2Wed-1C-10: Mystery Fiction Goes to Court: Legal Dramas in Books and Film, Part 2
Class | Registration opens 7/28/25 10:00 AM
This is NOT THE SAME CLASS we offered in the Fall 2024 and Spring 2025 sessions. Too many great books and movies about legal matters for one class! So we are offering Part 2, which includes some lighter and shorter selections. Today there’s even more reason to explore all aspects of the law-and-order spectrum, as the notion that the US is a “nation of laws” is being challenged. One fact is not in dispute: legal issues make for some very compelling storytelling.
Over 10 weeks, we will alternate, reading a book one week, watching a film (at home) the next. We WON’T be comparing the print and film versions of the same works. We WILL be looking at related topics in the book-movie pairings. We anticipate lively discussions relating the works to contemporary legal events. Books will be readily available through the Minuteman Library system or as inexpensive used books from Amazon or other online used book retailers. Films will all be available as rental CDs, free on Kanopy, or at small rental fees from major streaming services or YouTube. The list of films will be sent to those who register in the class.
Preparation time will be at least 2-3 hours per book, depending on the length of the book and your reading speed. Films are typically around 2 hours.
Books and Other Resources:
Michael Connelly, The Concrete Blonde
Ariel Lawhon, The Frozen River
Jodi Picoult, Small Great Things
Joey Hartstone, The Local
Graham Moore, The Holdout
Sandy Grasfield
Sandy Grasfield: I was a middle school librarian and media specialist for thirty years. I have taught several courses at LLAIC and elsewhere, including The History and Politics of Food, The Plays and Memoirs of Lillian Hellman, and Great Photographs and Photographers of the Depression Era.
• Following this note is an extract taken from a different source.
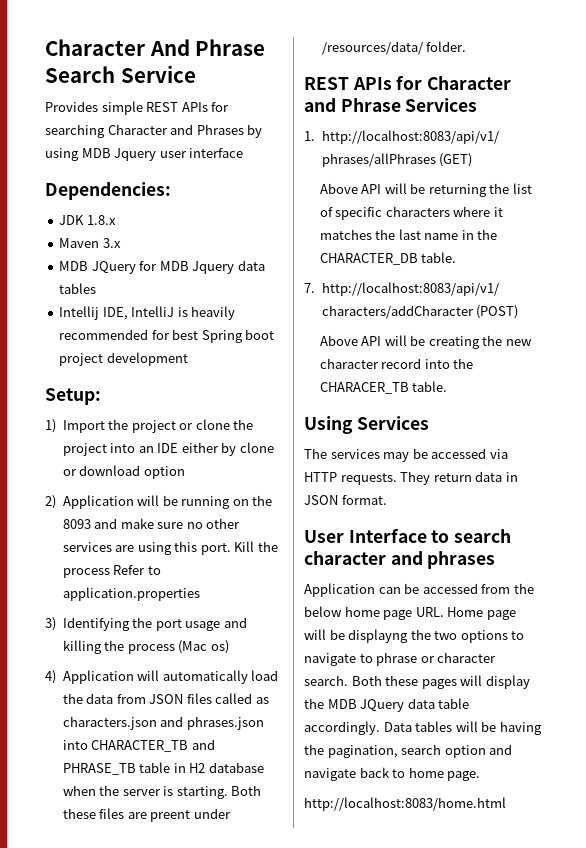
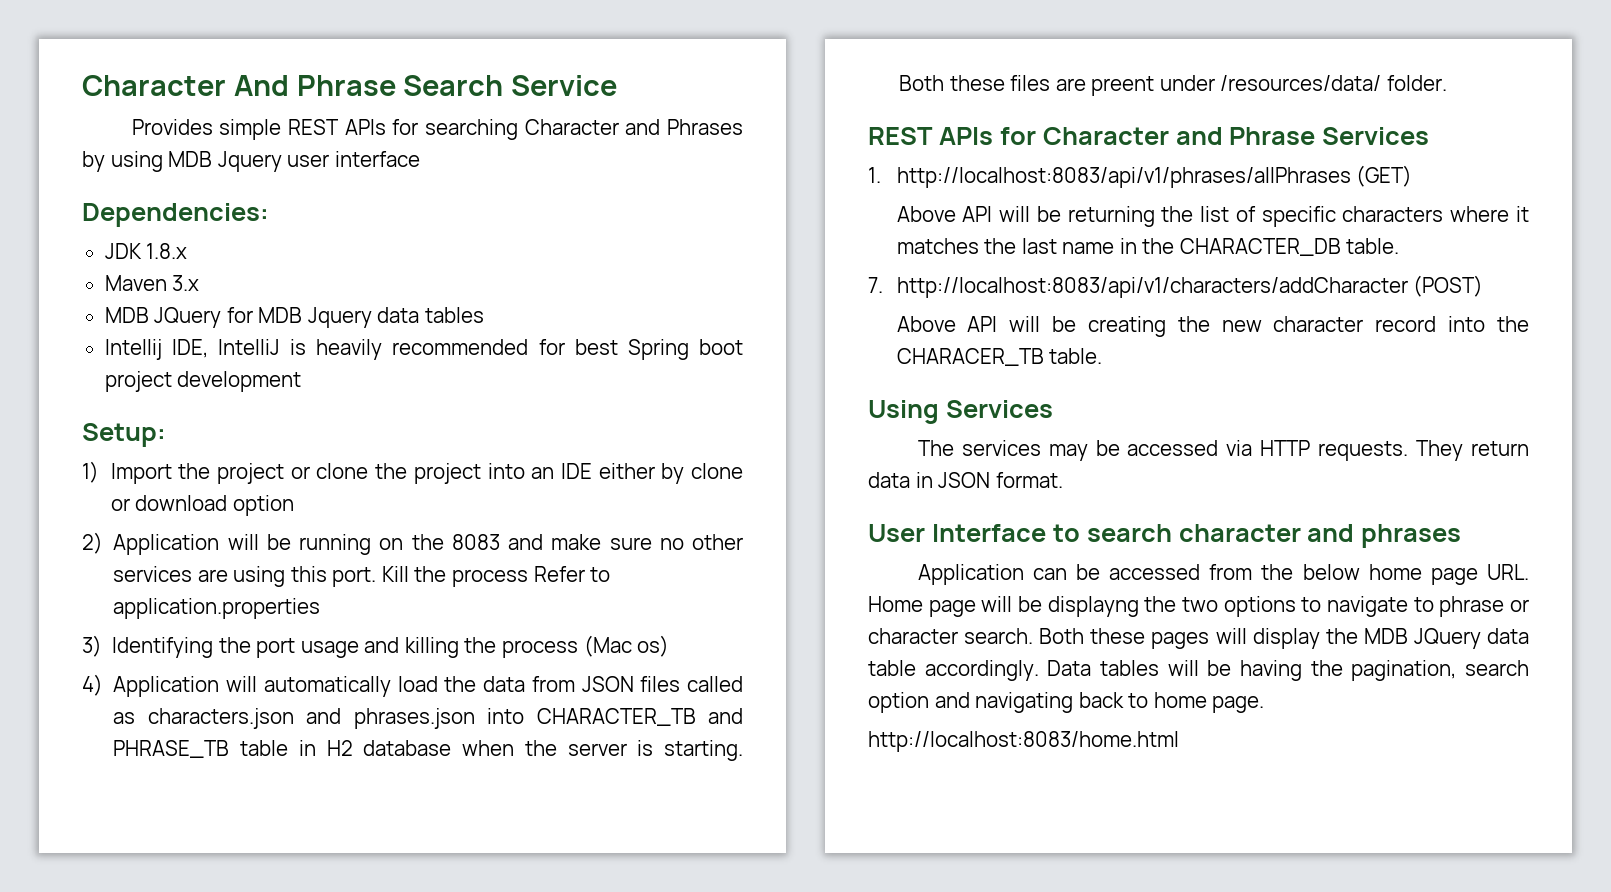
[62,519,91,529] 8093 -> [451,534,500,550] 8083
[304,768,356,781] navigate -> [975,692,1074,713] navigating

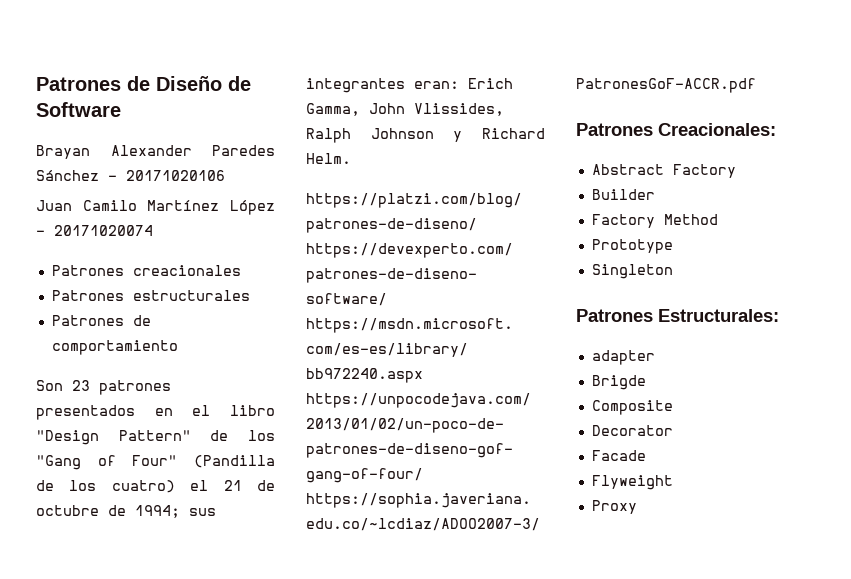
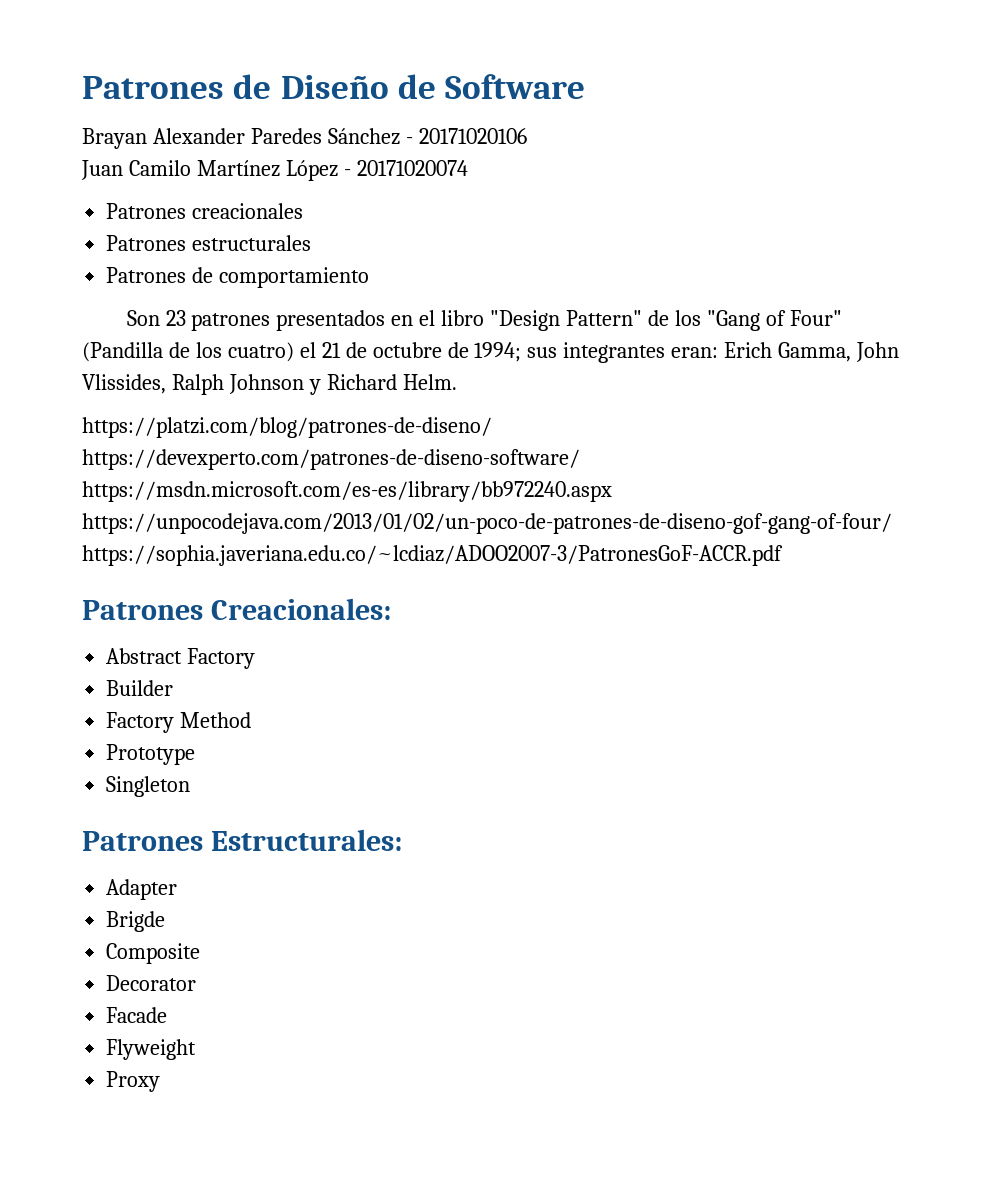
[591,350,655,365] adapter -> [106,879,178,900] Adapter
Dana and I have presented four successful courses focused on mystery novels—including Part 1 of Mystery Fiction Goes to Court and a lecture class on the Gilded Age in American history. We also ran a monthly summer book group, “Food and Memories,” focused on culinary memoirs.
Dana Kaplan
Dana Kaplan: I had a varied career as a marketing and sales promotional writer and manager of creative teams. My focus was business-to-business. I have been an avid reader of crime/mystery fiction my whole life, beginning (of course) with Nancy Drew. I enjoy approaching these books the same way I do all fiction worth reading: for plot, narrative progression, description, character treatment, and above all, the author’s underlying themes.
In addition to the mystery classes presented with Sandy, I collaborated with Lois Novotny on a course reading and discussing culinary memoirs.